Most traders have a default timeframe they trade off. Maybe it is the 1-minute chart, 5-minute chart, or the hourly chart. Sometimes there just aren’t good opportunities on the chart we are looking at though, even if we trade multiple instruments. In times like this you may want to look for good opportunities on other timeframes (hourly, four-hour or daily charts), instead of trying to trade poor quality signals on your timeframe.
While trading on a different timeframe may seem a bit uncomfortable, you’ll notice that many patterns and trade setups occur on all timeframes, not just one.
To get valid signals on other timeframes, you may need to adjust your indicators to compensate, as many methods and strategies are designed for use on one timeframe, and may need to be recalibrated to work effectively for the different timeframe.
No matter what timeframe you trade on, control your risk. I never risk more than 1% of my account on a single trade. So that means on a $5000 account, you can lose $50 per trade. I stick to that 1% rule whether I am trading a 1-minute chart or a daily chart.
If you usually look for trades on a 1-minute chart, but aren’t seeing any, look at a 5-minute chart. By moving up to the next timeframe you may see something you missed on the 1-minute chart. If you still don’t see anything on the 5-minute, then work up to the 15-minute chart and so on.
If you usually use a 15-minute chart, work up the 30-minute, and the hourly chart to see if you spot opportunities there.

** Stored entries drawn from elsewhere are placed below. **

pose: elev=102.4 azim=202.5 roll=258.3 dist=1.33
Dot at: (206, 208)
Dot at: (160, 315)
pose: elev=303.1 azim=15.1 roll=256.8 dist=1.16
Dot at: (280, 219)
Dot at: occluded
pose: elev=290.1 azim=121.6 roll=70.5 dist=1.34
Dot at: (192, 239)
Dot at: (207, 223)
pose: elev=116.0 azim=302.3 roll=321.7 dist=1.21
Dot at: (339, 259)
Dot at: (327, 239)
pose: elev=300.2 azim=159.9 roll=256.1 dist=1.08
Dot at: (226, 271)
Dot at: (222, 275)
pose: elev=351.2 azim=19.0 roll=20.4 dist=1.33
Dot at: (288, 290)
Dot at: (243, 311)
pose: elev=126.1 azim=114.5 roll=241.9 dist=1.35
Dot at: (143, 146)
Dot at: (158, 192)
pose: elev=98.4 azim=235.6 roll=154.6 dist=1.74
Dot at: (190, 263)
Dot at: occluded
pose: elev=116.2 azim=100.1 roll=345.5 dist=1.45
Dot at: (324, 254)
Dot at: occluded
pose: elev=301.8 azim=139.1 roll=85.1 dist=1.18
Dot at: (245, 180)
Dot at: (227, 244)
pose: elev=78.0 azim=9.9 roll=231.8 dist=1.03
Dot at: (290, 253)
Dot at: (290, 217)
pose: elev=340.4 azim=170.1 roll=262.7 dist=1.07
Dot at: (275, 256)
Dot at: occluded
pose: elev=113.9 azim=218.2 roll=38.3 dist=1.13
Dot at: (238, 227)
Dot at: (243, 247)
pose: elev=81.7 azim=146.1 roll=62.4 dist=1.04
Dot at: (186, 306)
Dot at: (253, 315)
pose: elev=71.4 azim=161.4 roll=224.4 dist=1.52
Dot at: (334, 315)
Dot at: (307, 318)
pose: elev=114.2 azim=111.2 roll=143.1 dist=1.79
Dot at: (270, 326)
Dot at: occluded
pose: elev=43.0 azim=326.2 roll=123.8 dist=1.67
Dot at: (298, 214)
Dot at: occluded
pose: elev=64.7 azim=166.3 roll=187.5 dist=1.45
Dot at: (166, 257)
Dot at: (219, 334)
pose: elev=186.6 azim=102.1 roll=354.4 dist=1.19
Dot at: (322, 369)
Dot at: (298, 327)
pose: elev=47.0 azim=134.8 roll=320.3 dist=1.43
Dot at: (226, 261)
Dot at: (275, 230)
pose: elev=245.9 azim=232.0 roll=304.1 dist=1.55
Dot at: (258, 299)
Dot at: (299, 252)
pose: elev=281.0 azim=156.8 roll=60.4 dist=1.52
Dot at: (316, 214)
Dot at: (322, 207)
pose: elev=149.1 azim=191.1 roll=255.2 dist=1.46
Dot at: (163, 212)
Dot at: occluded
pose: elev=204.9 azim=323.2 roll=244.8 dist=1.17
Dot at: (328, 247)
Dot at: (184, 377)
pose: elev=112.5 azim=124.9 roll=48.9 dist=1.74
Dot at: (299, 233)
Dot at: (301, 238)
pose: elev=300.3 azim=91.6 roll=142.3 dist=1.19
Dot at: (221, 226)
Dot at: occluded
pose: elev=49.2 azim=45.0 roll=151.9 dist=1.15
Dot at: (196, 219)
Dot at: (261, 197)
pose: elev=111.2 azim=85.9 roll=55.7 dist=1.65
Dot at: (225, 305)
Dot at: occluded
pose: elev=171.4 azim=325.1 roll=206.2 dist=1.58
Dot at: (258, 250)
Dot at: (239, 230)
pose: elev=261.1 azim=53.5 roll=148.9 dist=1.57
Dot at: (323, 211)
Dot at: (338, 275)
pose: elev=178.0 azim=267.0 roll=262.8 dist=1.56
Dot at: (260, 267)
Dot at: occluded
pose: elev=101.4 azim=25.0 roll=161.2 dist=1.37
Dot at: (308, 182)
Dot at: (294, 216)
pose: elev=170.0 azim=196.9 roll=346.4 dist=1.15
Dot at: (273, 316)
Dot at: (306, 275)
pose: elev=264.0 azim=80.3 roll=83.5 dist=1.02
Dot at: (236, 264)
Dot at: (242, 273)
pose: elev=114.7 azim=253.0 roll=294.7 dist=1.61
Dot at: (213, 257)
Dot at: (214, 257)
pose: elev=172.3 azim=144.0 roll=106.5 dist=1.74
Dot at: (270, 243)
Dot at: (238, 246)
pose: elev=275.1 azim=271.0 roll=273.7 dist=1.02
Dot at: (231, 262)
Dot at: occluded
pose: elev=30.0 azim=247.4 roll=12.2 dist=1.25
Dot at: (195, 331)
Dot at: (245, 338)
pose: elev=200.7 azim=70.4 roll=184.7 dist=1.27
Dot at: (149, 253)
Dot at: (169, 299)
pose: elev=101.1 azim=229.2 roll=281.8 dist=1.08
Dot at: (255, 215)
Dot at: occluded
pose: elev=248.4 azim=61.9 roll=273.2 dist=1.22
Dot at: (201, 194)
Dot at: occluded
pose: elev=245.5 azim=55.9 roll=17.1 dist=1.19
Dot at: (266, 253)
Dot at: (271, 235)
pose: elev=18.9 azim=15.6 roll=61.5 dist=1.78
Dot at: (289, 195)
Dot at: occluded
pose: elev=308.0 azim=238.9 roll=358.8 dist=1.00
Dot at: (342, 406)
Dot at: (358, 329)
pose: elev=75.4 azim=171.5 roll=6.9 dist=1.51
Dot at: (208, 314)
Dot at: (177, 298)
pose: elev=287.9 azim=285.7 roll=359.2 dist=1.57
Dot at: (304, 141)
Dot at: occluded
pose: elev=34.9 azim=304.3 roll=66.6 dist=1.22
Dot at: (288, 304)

By going through this process, not only are you potentially going to see trade opportunities, you get a broader context of what is happening on your normal timeframe.
It is always best continually monitor at least two timeframes. For example, when I trade the 1-minute chart I always flip back to a 5-minute chart as well so I can see a bit more of the price action and the larger trends and patterns in play. For more on this topic, see: Only Looking at One Timeframe? You’re Likely Missing Something.
Prepare for Longer or Shorter Trades
When moving to a shorter time frame, things will seem to move quicker. No matter what time frame you trade on the market is moving the same amount, but on longer-term frames you see less price data so there is less information to absorb. On shorter timeframes, you see more bars, more price data and it can be a bit overwhelming at first.
Before trading on a different timeframe, acclimatize yourself to the environment. If you typically trade off a 5-minute chart, but see an opportunity on the 30-minute chart, that 30-minute is typically going to last longer than a trade on a 5-minute chart.
My trades on the 1-minute chart usually last 3 to 10 minutes. But an opportunity I see on the daily chart, may take several days before the positions creeps well into the money.
If you usually trade on an hourly chart and drop down a 15-minute chart, you will likely see profits (and losses) materialize more quickly. This should be accounted for when planning your trades.
Viewing different timeframes is likely to improve your trading. It will provide you with a better context of what is happening in your asset overall, and will also help you find opportunities when you aren’t seeing any. Be sure to recalibrate both yourself and your indicators if you trade on a different timeframe. You are used to trading a certain way on a specific timeframe, so be sure to check out some other timeframes and play with them in a demo account before using real capital. Also, update your trading plan to include trades on other timeframes.